Organic agriculture in Africa

There have been two recent reports published by the UNEP-UNCTAD Capacity Building Task Force on Trade, Environment and Development.

One report titled: “Organic agriculture and food security in Africa” sees organic farming and farms as being conducive to food security in a continent where the  number of people suffering from hunger has increased every year since 1996.  The report is comprised of 15 case studies, with a focus on East Africa.   Interested in reading more?  Click here to the full-text. (1.13MB)

The second report: “Best practices for organic policy: what developing country governments can do to promote the organic agriculture sector” outlines among other things that governments need to take a facilitating role rather than a controlling one and should engage more with the organic sector to identify their needs. Read the report.

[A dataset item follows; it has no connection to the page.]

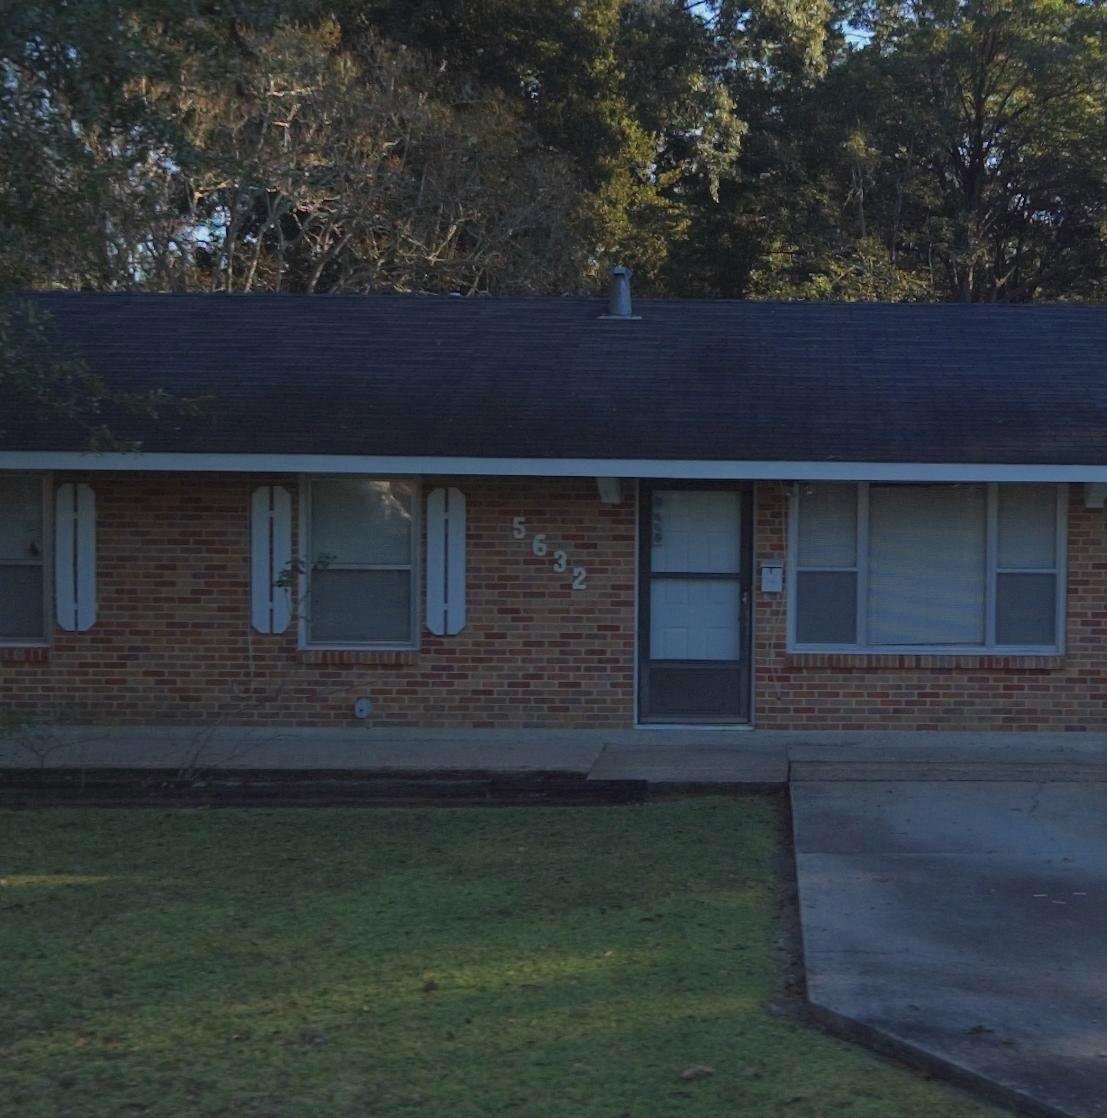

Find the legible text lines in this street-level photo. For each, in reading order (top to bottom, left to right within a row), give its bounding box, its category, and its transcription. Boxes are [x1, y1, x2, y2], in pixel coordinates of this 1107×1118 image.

[512, 514, 588, 595] StreetNumber: 5632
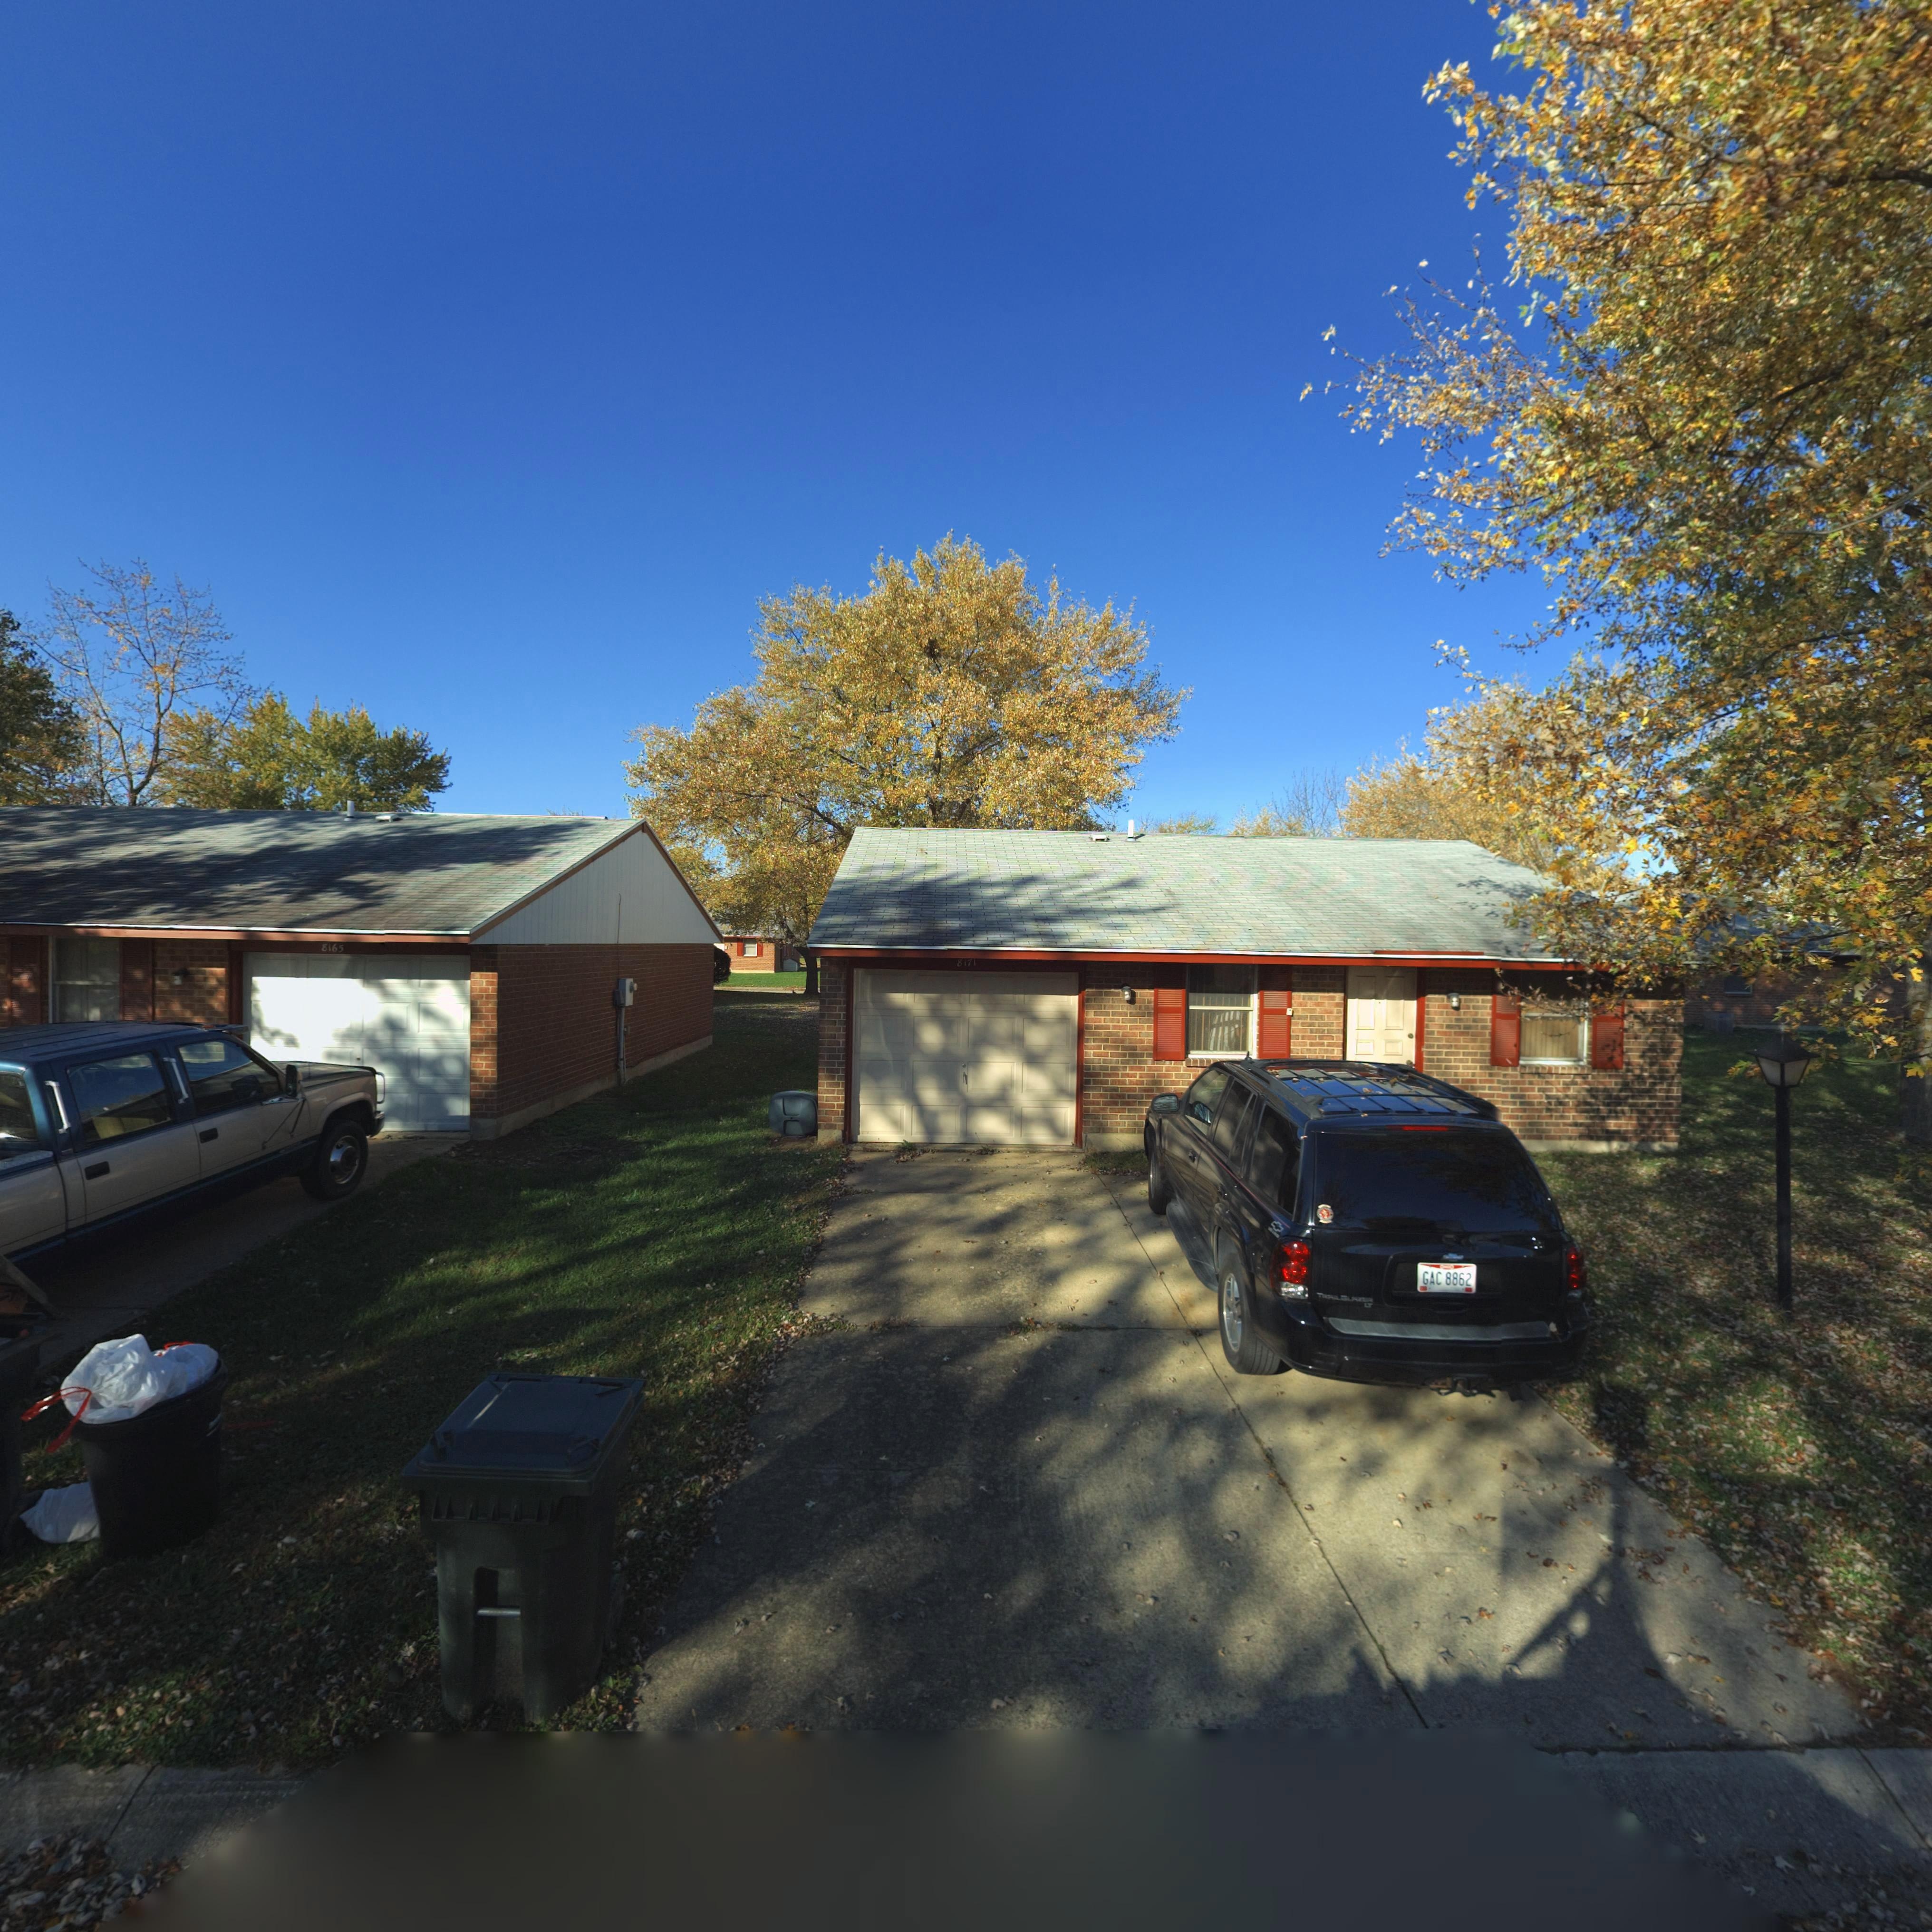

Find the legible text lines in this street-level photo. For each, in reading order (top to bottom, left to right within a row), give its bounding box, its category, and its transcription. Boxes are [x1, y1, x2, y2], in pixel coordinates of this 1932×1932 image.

[320, 942, 345, 954] StreetNumber: 8165
[956, 958, 977, 969] StreetNumber: 8171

Do you know of any successful ventures in the African organic farming sector? Please tell us about them.


About Bioversity Library

Maintained by staff at Bioversity International Library, this blog aims to provide readers with updates on new information resources within the field of plant genetic resources (PGR), agrobiodiversity and conservation; [with a little fun thrown in as well].
This entry was posted in Economics, Environment, Food & Nutrition, Livelihoods. Bookmark the permalink.

3 Responses to Organic agriculture in Africa

  1. Hey, yes I do know about successful organic farming in kenya. Check out green dreams – or contact Su Kahumbu, also check out their publication Organic Farmer and Kenya consumer watch website

  2. Bioversity Library says:

    Thank you Paula for highlighting this great initiative. It’s amazing to see the progress made from a rubbish dump to a thriving organic garden. Impressive! Congratulations to all involved.

  3. Elaine Brown says:


    MORE Systems are micro-enterprise models designed to increase small farm productivity while creating a positive regional impact. Modular MORE farms are adaptable to almost any climate and allow for constant growth while accommodating periodic economic shifts and climate change. MORE Systems utilize portable components. Developed MORE farms are expandable sustainable eco-loops.


    MORE Systems leave no negative foot print and require almost no energy import. Organic means no chemicals of any kind nor genetically modified seeds. All organic fertilizers and pesticides are locally sourced. Solar power eliminates the need for fossil fuels. Farm produced bio-fuels will sustain expansion.


    The whole becomes greater then the sum of the parts on a developed MORE Farm. Bio-diversity enhancement strengthens, builds and protects natural resources. MORE Farms offer accelerated permaculture by utilizing natural resources with a vertically integrated approach.

    Have you looked at the website PPPF the site is Perpetual Prosperity Pumps. They are doing a lot for the little farms in Ghana. We are looking to partner with them in the near future.

    A MORE Farm is an integrated expandable sustainable eco-loop natural living system. MORE Systems are small business micro-farm environments. Each modular system within each MORE Farm enhances the overall environment. East MORE Farm assists in the healing of the natural and global environment. The MORE Systematic approach mimics nature.